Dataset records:
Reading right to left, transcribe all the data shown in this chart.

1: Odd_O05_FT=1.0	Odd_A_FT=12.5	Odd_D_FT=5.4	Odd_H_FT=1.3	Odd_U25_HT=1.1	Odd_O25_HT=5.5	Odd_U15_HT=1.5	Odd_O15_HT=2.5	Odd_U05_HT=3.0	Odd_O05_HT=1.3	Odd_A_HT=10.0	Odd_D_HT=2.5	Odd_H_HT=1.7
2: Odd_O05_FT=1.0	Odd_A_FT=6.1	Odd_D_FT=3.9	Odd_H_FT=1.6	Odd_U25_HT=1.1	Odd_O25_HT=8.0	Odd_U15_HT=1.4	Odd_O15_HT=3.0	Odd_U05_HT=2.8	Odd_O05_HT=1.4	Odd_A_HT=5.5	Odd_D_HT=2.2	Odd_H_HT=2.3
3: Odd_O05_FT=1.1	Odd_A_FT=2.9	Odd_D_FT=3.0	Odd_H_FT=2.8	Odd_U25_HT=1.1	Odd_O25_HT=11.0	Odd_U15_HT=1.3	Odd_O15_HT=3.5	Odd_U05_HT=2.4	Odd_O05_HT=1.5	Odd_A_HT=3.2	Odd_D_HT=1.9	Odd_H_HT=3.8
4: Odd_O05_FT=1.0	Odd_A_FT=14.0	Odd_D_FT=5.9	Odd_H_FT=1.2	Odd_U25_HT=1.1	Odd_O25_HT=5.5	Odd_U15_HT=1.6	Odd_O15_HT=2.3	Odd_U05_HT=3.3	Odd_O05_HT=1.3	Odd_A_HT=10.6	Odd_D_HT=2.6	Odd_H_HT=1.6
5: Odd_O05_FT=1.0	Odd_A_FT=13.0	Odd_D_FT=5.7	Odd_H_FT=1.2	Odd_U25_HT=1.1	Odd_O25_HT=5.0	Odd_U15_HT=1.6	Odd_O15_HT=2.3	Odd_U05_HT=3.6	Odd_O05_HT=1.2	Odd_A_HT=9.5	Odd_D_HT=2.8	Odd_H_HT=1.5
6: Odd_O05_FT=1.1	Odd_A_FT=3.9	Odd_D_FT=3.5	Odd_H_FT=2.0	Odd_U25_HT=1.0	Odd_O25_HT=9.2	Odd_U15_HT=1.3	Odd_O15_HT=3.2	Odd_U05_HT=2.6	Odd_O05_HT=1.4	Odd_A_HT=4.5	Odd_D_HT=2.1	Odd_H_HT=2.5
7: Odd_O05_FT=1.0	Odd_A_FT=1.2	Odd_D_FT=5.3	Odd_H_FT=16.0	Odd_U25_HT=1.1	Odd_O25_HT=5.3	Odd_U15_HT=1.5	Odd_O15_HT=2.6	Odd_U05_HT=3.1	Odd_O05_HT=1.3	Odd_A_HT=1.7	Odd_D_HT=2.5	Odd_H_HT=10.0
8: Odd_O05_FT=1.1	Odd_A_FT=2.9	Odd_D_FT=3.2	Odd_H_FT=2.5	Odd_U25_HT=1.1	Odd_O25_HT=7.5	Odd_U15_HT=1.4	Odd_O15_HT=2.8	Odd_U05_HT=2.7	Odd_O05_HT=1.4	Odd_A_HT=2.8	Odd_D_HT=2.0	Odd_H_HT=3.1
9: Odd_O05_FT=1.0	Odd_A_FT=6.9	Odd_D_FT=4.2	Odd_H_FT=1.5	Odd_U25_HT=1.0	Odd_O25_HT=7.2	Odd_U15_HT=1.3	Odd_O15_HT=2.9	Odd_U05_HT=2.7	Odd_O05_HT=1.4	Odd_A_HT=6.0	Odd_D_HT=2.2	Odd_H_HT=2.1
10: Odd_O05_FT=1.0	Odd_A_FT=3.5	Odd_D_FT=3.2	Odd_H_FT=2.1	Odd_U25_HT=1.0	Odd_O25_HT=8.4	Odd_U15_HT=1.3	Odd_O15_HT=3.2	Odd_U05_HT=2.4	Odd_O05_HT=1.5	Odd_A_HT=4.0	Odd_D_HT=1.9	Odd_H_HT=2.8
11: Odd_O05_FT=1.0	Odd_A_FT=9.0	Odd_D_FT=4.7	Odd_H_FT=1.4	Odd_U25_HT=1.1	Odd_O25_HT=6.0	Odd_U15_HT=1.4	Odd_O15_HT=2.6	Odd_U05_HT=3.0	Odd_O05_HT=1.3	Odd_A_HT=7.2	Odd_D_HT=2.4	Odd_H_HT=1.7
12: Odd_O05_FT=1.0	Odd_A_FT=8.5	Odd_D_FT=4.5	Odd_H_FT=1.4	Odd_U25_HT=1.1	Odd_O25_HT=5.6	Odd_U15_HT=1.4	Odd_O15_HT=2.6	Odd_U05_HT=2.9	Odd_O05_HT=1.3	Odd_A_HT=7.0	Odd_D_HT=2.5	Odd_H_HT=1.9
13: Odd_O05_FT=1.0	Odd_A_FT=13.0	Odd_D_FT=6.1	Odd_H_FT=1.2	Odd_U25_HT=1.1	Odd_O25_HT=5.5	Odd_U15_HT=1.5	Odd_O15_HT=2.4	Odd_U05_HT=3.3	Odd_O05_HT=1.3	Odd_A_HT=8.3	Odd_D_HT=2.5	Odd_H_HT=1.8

Work task
Select every line of the data above that contains the string "shown", matching case exactly.

Solution for this exercise
Reading right to left, transcribe all the data shown in this chart.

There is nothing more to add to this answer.